──────── DOCUMENT
Er....thats a little surprising! We rely on google quite a lot, ahem.

Have checked google.co.uk and .com and we are top both times.

Please let me know what you did? I do need to know if we have a problem.

Martin


----------



## Anonymous (16 Mar 2005)

Update on the LN order.

A very nice lady at LN responded to my email. She said she could not help but that I should keep them informed of my progress. She did not tell me what would happen if the parcel was lost. From my chasing, it is clear that the culprit here is Parcelforce i nEngland, and not LN or the USPS.

I contacted parcelforce and finally found out where my parcel was located. I have now collected it and am chuffed to bits with the contents, if not the import duty at £30  

I received the parcel 10 days after parcelforce claimed they attempted to deliver it but have not received any notification from parcelforce to tell me that they had it in thier depot.
────────────────
• [WRITTEN REQUEST 1] Duplicate the forum thread from "Have checked google.co.uk" up to and including "(16 Mar 2005)", word for word.
The listing after the forum thread has no connection to it.
──────── PROVIDED DATA
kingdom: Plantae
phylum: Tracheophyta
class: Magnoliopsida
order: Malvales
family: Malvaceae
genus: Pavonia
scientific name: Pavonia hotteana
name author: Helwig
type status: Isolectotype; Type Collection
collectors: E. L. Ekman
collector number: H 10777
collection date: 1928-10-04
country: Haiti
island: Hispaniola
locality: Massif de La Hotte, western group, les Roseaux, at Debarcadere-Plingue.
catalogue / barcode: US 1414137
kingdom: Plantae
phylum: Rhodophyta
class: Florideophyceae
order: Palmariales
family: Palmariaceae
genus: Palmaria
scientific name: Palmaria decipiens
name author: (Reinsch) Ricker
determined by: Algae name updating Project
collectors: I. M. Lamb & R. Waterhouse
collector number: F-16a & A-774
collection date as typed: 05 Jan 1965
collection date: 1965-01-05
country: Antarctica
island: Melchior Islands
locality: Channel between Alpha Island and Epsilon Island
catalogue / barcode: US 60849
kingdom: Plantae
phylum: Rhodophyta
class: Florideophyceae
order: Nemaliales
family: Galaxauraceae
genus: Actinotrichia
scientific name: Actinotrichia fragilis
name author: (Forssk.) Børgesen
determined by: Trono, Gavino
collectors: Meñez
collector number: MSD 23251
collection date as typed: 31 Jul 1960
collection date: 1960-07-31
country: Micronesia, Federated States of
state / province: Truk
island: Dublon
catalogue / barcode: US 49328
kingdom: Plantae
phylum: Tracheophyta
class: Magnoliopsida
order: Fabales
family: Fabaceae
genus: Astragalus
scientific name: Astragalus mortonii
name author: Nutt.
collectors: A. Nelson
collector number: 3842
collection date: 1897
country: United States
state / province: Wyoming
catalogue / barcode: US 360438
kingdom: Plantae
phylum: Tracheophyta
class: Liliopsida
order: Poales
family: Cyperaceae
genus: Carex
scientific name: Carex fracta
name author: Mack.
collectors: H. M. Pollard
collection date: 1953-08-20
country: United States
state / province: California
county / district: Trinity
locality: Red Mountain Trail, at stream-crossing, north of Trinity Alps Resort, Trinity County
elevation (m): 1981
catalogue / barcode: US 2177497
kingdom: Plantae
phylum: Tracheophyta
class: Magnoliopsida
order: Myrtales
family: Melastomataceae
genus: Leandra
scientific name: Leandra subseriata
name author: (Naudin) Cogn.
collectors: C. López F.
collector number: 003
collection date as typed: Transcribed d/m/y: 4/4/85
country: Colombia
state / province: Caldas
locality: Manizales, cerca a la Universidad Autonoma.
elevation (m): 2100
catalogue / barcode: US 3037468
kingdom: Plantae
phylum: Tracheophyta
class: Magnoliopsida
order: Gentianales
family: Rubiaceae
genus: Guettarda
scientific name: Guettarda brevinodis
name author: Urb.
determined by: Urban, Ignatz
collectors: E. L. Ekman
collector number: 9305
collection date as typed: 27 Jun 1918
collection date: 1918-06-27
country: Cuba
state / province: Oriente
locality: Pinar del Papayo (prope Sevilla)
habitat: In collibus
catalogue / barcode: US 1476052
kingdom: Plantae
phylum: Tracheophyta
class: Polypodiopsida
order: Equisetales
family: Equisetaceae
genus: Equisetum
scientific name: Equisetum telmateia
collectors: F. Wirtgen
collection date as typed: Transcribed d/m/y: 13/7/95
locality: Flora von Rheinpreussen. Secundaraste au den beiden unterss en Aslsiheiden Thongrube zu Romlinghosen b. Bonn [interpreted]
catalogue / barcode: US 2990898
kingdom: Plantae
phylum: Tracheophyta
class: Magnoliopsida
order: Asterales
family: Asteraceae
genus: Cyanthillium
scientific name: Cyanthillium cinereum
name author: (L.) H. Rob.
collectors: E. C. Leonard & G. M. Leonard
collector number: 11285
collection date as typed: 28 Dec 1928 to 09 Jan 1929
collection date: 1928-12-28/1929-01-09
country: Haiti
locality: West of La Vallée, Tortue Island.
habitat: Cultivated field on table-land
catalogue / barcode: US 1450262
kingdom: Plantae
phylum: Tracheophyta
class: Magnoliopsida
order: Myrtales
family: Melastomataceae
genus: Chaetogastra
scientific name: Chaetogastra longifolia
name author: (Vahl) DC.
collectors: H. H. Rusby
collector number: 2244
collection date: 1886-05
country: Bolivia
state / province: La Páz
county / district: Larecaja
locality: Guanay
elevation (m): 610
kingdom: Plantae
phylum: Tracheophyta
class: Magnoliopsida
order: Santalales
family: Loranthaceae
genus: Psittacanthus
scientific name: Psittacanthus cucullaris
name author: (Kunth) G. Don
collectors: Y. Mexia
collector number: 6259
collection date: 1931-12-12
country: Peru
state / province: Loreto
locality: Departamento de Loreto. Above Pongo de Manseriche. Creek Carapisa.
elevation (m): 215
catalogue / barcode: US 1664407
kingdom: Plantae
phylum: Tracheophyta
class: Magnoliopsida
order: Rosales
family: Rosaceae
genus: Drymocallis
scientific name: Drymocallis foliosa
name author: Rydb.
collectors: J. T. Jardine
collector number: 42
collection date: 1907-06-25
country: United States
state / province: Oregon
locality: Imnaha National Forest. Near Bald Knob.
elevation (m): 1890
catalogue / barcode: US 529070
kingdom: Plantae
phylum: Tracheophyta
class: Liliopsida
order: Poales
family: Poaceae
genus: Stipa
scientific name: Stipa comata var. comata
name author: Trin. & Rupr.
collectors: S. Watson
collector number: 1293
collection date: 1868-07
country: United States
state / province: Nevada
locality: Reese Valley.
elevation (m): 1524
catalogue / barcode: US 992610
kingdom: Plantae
────────────────
• [WRITTEN REQUEST 2] Set down the listing word for word, from its first line up to and including the line with "collection date: 1897".

• [EXPECTED ANSWER 1]
Have checked google.co.uk and .com and we are top both times.

Please let me know what you did? I do need to know if we have a problem.

Martin


----------



## Anonymous (16 Mar 2005)

• [EXPECTED ANSWER 2]
kingdom: Plantae
phylum: Tracheophyta
class: Magnoliopsida
order: Malvales
family: Malvaceae
genus: Pavonia
scientific name: Pavonia hotteana
name author: Helwig
type status: Isolectotype; Type Collection
collectors: E. L. Ekman
collector number: H 10777
collection date: 1928-10-04
country: Haiti
island: Hispaniola
locality: Massif de La Hotte, western group, les Roseaux, at Debarcadere-Plingue.
catalogue / barcode: US 1414137
kingdom: Plantae
phylum: Rhodophyta
class: Florideophyceae
order: Palmariales
family: Palmariaceae
genus: Palmaria
scientific name: Palmaria decipiens
name author: (Reinsch) Ricker
determined by: Algae name updating Project
collectors: I. M. Lamb & R. Waterhouse
collector number: F-16a & A-774
collection date as typed: 05 Jan 1965
collection date: 1965-01-05
country: Antarctica
island: Melchior Islands
locality: Channel between Alpha Island and Epsilon Island
catalogue / barcode: US 60849
kingdom: Plantae
phylum: Rhodophyta
class: Florideophyceae
order: Nemaliales
family: Galaxauraceae
genus: Actinotrichia
scientific name: Actinotrichia fragilis
name author: (Forssk.) Børgesen
determined by: Trono, Gavino
collectors: Meñez
collector number: MSD 23251
collection date as typed: 31 Jul 1960
collection date: 1960-07-31
country: Micronesia, Federated States of
state / province: Truk
island: Dublon
catalogue / barcode: US 49328
kingdom: Plantae
phylum: Tracheophyta
class: Magnoliopsida
order: Fabales
family: Fabaceae
genus: Astragalus
scientific name: Astragalus mortonii
name author: Nutt.
collectors: A. Nelson
collector number: 3842
collection date: 1897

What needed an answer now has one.